Campaign Gist: Brexfast Rolls, Iffy Poll
respondentsDay 18 of the Campaign trail and there was only one thing to be done all day. We just had to look at Brexit happening. Janey mac.
Brexfast Roll
Long before the sun rose over Dublin, a bus was wending its way through the cold dark streets towards Dublin Port. Inside the bus were journalists and Fine Gael candidates. The journalists were there because the Fine Gael candidates wanted them to see something. My four year old daughter has a fondness for this move also.
Come and see! she says, and I do, and then I find I have one less drinking vessel or there is a cat where my mantlepiece ornaments used to be.
Come and see, the FGs told the journalists. Then the journalists discovered they had to get on the bus at 4am. Come and see! came the response. They came and saw. And what they saw was Paschal Donoghue and Simon Coveney don a high-vis vest, pull the bus in to a petrol station and order a breakfast roll.
"Could I get a sausage roll," says the Tánaiste... "With butter and ketchup... Just sausages yeh" pic.twitter.com/r4JRbp2SHR
— Richard Chambers (@newschambers) January 31, 2020
So it is that Brexit dawned, journalists yawned and nobody, but nobody, knows what FG thought that was all about.
Iffy Polls
At midnight, the Times that isn't the Irish Times released a poll, showing FG fallen to third place behind Sinn Féin.
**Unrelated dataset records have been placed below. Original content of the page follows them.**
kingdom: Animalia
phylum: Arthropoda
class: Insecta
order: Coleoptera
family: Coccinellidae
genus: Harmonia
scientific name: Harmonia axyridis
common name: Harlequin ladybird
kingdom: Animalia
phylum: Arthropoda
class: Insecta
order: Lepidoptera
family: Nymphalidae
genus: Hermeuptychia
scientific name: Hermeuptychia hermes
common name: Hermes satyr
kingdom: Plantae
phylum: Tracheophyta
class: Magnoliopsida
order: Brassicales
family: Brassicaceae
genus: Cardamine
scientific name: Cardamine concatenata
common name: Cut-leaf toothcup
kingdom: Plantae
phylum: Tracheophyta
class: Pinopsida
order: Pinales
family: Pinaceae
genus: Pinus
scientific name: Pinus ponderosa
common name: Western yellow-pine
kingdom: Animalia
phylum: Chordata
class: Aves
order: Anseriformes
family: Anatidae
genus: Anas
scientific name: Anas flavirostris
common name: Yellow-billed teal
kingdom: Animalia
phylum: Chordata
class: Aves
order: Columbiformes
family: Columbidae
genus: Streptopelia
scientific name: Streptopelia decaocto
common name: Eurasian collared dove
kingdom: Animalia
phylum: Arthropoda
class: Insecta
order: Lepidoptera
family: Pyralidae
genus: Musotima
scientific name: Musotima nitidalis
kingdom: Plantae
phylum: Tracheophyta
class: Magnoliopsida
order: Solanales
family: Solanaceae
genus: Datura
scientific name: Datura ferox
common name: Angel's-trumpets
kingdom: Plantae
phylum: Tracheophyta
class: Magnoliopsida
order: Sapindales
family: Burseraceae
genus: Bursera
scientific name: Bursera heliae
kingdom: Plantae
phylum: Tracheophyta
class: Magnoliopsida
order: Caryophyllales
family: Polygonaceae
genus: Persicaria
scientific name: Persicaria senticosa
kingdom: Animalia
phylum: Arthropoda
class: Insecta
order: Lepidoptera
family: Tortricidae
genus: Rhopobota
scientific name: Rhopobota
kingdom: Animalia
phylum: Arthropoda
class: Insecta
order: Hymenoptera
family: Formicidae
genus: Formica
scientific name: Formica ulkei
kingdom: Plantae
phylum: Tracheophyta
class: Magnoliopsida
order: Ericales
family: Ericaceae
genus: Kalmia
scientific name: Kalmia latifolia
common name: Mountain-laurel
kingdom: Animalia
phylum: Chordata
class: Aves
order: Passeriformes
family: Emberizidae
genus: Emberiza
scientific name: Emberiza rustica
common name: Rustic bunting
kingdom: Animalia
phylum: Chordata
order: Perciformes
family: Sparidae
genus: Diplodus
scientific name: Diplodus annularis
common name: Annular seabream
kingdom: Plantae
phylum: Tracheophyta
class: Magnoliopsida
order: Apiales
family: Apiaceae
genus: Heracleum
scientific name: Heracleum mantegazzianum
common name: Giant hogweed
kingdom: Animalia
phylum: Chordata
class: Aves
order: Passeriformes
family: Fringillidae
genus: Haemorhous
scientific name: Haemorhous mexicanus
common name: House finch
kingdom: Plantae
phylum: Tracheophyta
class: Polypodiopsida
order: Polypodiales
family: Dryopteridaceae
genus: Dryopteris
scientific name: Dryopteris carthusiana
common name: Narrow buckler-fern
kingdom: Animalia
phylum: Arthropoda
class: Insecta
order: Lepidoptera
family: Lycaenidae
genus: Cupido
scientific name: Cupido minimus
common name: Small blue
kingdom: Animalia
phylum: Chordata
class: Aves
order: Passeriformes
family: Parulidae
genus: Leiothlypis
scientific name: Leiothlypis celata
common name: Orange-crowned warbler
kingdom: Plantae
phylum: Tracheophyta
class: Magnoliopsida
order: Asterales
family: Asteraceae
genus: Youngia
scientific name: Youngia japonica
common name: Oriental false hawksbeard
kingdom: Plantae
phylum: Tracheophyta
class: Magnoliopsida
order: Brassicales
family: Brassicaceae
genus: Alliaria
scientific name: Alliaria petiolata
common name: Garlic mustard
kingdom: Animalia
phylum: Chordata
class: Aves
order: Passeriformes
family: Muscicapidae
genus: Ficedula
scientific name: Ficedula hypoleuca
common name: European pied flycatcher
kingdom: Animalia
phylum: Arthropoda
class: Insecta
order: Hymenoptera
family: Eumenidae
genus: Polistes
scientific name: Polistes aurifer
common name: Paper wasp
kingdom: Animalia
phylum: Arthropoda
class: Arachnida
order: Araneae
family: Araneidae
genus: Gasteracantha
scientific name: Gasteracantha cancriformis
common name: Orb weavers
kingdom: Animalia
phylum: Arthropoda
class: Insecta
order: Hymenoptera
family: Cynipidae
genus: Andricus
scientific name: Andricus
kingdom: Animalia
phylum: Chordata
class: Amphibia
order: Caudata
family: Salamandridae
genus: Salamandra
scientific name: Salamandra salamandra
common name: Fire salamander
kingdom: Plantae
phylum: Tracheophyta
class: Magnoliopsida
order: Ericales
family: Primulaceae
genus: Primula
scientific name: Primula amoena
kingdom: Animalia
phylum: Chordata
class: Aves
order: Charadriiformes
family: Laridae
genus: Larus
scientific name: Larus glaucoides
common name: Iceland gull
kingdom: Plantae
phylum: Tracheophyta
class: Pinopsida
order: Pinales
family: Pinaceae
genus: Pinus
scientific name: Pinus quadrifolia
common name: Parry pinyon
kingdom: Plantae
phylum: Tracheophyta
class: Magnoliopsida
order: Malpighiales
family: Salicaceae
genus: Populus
Quality polling in Ireland is a spectacularly complicated business, requiring in-depth knowledge of a constituency's oddities in order to be able to weight the respondants properly. Contrary to what you might have seen people with football club avatars on twitter doing, there's little point comparing different polls to each other. What's key is to compare a poll with it own predecessors, as they will all have the same methodology.
This poll was done by a UK firm, which has never polled in Ireland before.
I mean, it's all good fun, but can the return of the Sindo's Quantum Research (a polling company which always had eyecatching results but didn't appear to have any corporate form) be far behind?